[Excerpt to read]
Finally, something that is not recommended. Stem cell supplements are not of any use based on today’s clearest evidence. They are at best a huge waste of money and at worst a risk to your health.

Duke Launches Large, Debated Stem Cell Trial for Autism

Can stem cells be used to treat autism?

At this point the jury remains out on that question, but a growing number of kids are nonetheless getting such “treatments” at for-profit dubious clinics. Academic clinical researchers are interested in this area as well.

Still, the potential use of stem cells to treat autism is a highly controversial area even in a clinical trial setting.Dawson Kurtzberg

Today it was announced in a piece on the website of the Simons Foundation Autism Research Initiative that a dramatically larger study involving hundreds of autistic children and adults is now being run by a team at Duke led by Drs. Joanne Kurtzberg, M.D. and Geraldine Dawson, Ph.D. (pictured above in image from Duke PR).

A very surprising and intriguing aspect of the article on the Kurtzberg trial from the Simons Foundation is that it alternately quoted Kurtzberg and Arnold Kriegstein, Director of the Broad Center of Regenerative Medicine and Stem Cell Research in what feels like a debate format. Kriegstein is highly skeptical of the Duke trial, which he is quoted as calling “premature” and “more like a ‘Hail Mary pass’ than a rational therapy.”

[What you should do]
Can you repeat the passage on stem cells and autism word for word, from "Finally, something that" to "to treat autism?"? The records are separate material and are not part of the text.

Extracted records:
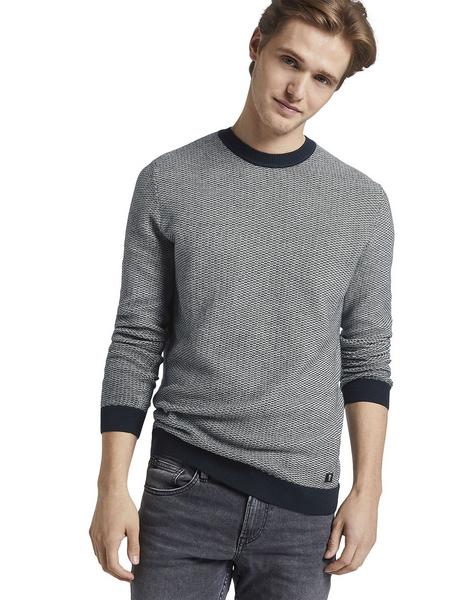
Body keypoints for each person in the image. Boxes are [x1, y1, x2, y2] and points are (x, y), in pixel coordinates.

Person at [89, 1, 395, 598]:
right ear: (256, 46)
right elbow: (137, 338)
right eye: (290, 61)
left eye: (323, 78)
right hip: (184, 485)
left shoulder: (361, 204)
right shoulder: (167, 181)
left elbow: (366, 353)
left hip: (303, 508)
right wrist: (110, 487)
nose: (298, 90)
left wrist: (369, 491)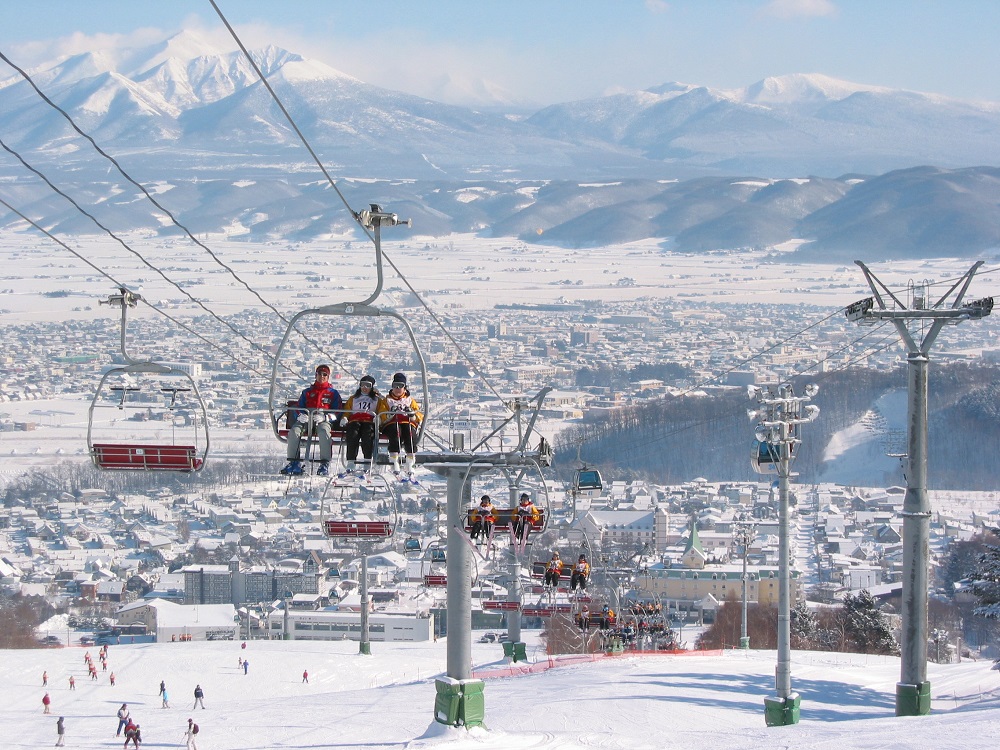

[Output below]
Finally, something that is not recommended. Stem cell supplements are not of any use based on today’s clearest evidence. They are at best a huge waste of money and at worst a risk to your health.

Duke Launches Large, Debated Stem Cell Trial for Autism

Can stem cells be used to treat autism?